Barristers for the DHSC, an unsecured creditor, asked a judge to wind up the company, which they said was “hopelessly insolvent”.

In a ruling, Insolvency and Companies Court Judge Sebastian Prentis placed the company into liquidation.

He said: “I remain of the firm view that the correct course is now to discharge the administrators and to compulsorily wind up the company.”

Records filed by PPE Medpro’s administrators last month showed that, as well as the money owed to the DHSC, HMRC was also claiming £39m in tax from the company.

But the filings revealed it only had around £600,000 available to pay unsecured creditors.

Simon Passfield KC, for PPE Medpro’s joint administrators, said in written submissions that the company had one secured creditor, Angelo (PTC) Limited, which, according to Companies House, is registered in the Isle of Man.

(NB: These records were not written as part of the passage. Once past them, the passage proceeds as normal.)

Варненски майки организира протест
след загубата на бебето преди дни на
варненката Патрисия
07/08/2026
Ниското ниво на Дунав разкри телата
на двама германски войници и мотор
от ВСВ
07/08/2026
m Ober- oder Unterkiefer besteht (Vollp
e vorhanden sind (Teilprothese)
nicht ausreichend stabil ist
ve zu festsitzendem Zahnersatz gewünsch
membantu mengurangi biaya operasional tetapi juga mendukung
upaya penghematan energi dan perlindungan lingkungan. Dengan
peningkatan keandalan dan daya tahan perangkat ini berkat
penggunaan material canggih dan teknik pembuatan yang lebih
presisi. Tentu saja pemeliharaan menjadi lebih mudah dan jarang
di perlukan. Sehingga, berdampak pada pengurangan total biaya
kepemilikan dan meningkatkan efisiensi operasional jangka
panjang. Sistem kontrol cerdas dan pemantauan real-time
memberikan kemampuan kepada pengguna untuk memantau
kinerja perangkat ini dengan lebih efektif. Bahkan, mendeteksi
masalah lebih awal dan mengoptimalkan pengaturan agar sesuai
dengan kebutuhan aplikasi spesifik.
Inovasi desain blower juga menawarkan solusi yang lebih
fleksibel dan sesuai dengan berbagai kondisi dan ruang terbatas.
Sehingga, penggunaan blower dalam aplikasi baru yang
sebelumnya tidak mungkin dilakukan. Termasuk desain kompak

He continued that the DHSC was the firm’s largest unsecured creditor and had “expressed a clear preference for the company to move immediately into compulsory liquidation”.

In court, the barrister said that PPE Medpro had “sufficient property” to pay off a debt of around £1m to Angelo, and that the administrators believed there would “also be a return to the unsecured creditors”, including the DHSC.

Mr Passfield continued that there were “potential” legal claims by the company against “third parties”, which, if successful, “could result in substantial recoveries” of funds, but no further details were given in court.

He said: “The administrators are as best placed as any liquidator to achieve the best outcome for creditors as a whole.”

David Mohyuddin KC, for the DHSC, said in written submissions that there was no “realistic alternative” to winding up the company.

He said: “The only order that the court needs to, and should, make is that Medpro be wound up.”

He continued: “The court’s discretionary power to make a winding-up order against Medpro is clearly engaged: it is obviously and very significantly insolvent.”